Paul McChesney (Admin)
Post Number: 984
|Posted on Sunday, January 30, 2005 - 2:05 pm: |
I am not sure what the benefit amount would be in Florida. It will not be less than that; South Carolina as you might expect pays the minimum.
This is the sequence I would suggest for the transfer. I assume that, even though you are power of attorney, he receives his own check in his name:
1. After he gets the last check he should get in South Carolina, send in the forwarding order to the Post Office to forward his mail to whatever address he plans to live at in Florida. If you are not sure how to do this, get him and you to go to the Post Office; both of you will have to go.

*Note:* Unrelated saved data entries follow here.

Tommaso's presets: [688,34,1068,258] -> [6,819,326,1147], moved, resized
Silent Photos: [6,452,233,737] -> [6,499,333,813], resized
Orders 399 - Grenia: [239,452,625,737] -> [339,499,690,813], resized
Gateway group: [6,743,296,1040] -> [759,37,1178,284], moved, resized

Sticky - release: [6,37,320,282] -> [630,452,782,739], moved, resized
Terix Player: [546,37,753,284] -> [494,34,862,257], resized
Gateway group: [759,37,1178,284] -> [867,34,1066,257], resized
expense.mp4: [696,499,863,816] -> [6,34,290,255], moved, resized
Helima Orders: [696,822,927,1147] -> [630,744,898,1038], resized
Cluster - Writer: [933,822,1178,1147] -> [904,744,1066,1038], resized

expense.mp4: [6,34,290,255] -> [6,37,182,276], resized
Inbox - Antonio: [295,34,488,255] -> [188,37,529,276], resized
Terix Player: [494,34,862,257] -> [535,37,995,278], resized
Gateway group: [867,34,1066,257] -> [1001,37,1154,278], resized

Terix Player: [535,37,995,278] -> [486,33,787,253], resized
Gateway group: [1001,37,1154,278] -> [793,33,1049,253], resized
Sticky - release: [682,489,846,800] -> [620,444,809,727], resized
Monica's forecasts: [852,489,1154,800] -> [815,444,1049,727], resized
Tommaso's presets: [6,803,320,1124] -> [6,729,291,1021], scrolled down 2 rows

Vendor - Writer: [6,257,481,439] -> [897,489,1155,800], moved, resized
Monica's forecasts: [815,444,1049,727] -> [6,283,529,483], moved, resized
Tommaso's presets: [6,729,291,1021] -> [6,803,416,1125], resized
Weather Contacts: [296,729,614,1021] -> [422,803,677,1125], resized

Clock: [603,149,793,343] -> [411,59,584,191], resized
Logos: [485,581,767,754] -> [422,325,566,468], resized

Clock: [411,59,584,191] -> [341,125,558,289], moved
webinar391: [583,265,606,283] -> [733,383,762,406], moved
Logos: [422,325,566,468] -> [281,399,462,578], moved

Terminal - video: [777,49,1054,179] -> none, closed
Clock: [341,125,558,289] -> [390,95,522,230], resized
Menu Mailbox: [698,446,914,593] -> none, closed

2. As soon as he gets to Florida he should call 1 800 772 1213 and ask where the local Social Security office is. He should go there and explain that he has moved. The Administration will promise him that the next check will come directly to his new address, but half the time they are wrong. That's why he took step 1.
Now we'll assume that you are his representative payee, that is, that the check comes in your name, and you want to transfer that obligation to his daughter in Florida, and that she is trustworthy. Do it this way:
1. He moves without telling anyone. As the checks come, you send them to his daughter. But be aware that you are still responsible to be sure the check is spent properly, so don't do this unless you are positive that she can be trusted.
2. Have them go to the local Social Security office together, and explain about the move, and ask that she be made representative payee.
If all goes well, if you take the steps in that order, no check should be missed.
"Power of Attorney" is a state law position, and the Administration, which is Federal, will not give you the check unless you are also the "representative payee"; you get appointed representative payee at the local office.